*** Raw data ***

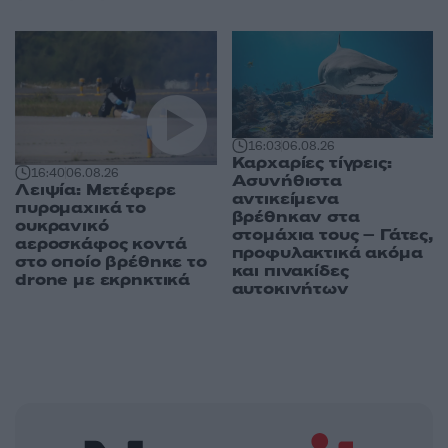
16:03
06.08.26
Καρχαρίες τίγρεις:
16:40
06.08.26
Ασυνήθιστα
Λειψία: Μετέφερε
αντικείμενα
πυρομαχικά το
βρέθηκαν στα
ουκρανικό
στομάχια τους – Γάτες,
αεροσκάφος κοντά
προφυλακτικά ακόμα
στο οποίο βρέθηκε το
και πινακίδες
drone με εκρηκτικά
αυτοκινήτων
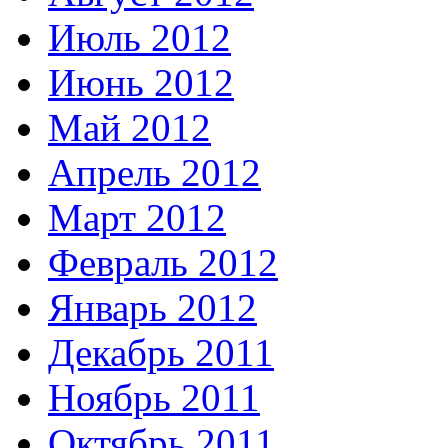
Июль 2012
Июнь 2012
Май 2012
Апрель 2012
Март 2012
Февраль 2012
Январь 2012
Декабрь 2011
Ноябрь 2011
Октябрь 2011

*** End of Raw data ***

• _Work to complete_:
Only the pictures are to be left out, and all of the data must otherwise be transcribed exactly.

• _Exercise solution_:
16:03
06.08.26
Καρχαρίες τίγρεις:
16:40
06.08.26
Ασυνήθιστα
Λειψία: Μετέφερε
αντικείμενα
πυρομαχικά το
βρέθηκαν στα
ουκρανικό
στομάχια τους – Γάτες,
αεροσκάφος κοντά
προφυλακτικά ακόμα
στο οποίο βρέθηκε το
και πινακίδες
drone με εκρηκτικά
αυτοκινήτων
Июль 2012
Июнь 2012
Май 2012
Апрель 2012
Март 2012
Февраль 2012
Январь 2012
Декабрь 2011
Ноябрь 2011
Октябрь 2011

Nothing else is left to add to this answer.